4-6-0 "Ten-Wheeler" Steam Locomotive
The Ten-wheeler was a steam locomotive design that helped to displace the ubiquitous American Type 4-4-0 (a steam locomotive that was used for every type of service imaginable due to its flexibility and reliability). The Ten-wheeler is perhaps the only steam locomotive type to derive its name simply from the number of wheels it carries, ten, with a 4-6-0 arrangement. The 4-6-0 wheel arrangement was developed as early as the late 1840s first appearing on the Philadelphia and Reading Railroad in 1847.
The creation of the 4-6-0 came about because of a need to increase adhesion, thus, of course, allowing a single locomotive to haul heavier loads. Essentially an American design (of the 4-4-0 wheel arrangement), the Ten-wheeler's extra axle allowed for this increase in tractive effort and for one of the first times in the railroad industry's short history, it now had a specialized locomotive that could be used for specific purposes, in this case hauling freight and passengers over steep grades.
Throughout its life the Ten-wheeler design also found use in all types of service from moving fast passenger trains to heavy freights in mountainous territory.
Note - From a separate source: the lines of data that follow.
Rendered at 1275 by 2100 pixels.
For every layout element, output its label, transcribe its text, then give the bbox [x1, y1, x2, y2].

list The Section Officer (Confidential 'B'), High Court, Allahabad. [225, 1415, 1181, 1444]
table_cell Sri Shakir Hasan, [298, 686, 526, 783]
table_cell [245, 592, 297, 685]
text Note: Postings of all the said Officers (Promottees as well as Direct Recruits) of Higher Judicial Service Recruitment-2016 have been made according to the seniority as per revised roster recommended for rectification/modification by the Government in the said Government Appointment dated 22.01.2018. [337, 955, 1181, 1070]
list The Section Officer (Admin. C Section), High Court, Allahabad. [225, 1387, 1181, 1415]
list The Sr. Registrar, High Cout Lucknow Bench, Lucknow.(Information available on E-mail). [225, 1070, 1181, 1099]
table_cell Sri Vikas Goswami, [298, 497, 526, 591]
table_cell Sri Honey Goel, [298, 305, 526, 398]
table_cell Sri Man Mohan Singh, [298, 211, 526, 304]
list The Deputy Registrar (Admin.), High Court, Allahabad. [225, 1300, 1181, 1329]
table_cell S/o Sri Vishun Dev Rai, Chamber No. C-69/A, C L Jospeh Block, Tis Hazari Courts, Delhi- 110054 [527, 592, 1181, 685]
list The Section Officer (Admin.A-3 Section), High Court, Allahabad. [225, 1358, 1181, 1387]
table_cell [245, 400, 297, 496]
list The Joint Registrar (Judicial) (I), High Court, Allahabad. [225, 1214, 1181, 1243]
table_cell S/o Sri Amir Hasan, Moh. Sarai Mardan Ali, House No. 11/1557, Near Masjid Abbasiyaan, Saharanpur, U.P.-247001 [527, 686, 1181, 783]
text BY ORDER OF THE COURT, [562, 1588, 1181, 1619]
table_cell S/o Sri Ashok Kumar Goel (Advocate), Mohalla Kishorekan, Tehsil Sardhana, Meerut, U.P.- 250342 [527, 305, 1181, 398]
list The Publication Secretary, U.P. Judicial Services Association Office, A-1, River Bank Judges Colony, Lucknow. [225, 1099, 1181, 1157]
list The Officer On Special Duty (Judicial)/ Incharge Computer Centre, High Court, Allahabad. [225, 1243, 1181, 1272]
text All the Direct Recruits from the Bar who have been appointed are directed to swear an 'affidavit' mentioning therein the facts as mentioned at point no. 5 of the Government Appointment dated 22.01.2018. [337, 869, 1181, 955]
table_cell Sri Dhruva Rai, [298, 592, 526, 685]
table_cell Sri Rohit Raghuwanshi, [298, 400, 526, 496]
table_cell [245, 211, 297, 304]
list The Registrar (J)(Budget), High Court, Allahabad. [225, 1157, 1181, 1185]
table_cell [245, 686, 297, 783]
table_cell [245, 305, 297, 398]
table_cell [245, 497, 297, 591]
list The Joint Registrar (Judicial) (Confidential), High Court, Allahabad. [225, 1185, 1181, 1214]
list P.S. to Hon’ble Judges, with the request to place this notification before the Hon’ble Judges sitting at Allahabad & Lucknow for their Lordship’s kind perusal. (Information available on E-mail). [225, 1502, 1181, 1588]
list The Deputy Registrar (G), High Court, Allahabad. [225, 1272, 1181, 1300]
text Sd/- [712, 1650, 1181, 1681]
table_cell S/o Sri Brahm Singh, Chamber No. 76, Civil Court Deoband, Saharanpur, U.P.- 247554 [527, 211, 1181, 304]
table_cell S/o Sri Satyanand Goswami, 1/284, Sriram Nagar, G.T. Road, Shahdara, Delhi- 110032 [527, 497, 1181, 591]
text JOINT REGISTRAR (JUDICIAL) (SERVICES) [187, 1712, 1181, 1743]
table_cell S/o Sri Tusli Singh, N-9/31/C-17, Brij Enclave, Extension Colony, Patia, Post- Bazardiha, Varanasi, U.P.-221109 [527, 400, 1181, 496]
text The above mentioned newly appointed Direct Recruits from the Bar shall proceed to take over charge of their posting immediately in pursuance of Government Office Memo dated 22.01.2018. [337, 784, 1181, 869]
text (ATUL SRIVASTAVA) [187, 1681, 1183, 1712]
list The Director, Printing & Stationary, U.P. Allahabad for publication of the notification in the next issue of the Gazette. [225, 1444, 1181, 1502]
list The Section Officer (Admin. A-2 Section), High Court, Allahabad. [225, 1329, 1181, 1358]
With the development of the heavier Consolidation Type, a 2-8-0 design, most railroads bumped their 4-6-0s to passenger-only status and/or light freight duty. Still, production on the 4-6-0 wheel arrangement lasted throughout the latter half of the 19th century and when production ended on Ten-wheelers, well over 17,000 units had been built!
There were a number of 4-6-0's in service with the CWR although none was ever solely engaged in passenger service. Their ability to climb relatively steep grades (3%) with a load was a major factor in their popularity. The pictures we have located of CWR's 4-6-0's are shown at right.
Club members have eight ten-wheelers some of which closely resemble the prototypes in the gallery above. Of the eight two are live steam. Experience has showed us that these locos prefer at least eight foot diameter curves.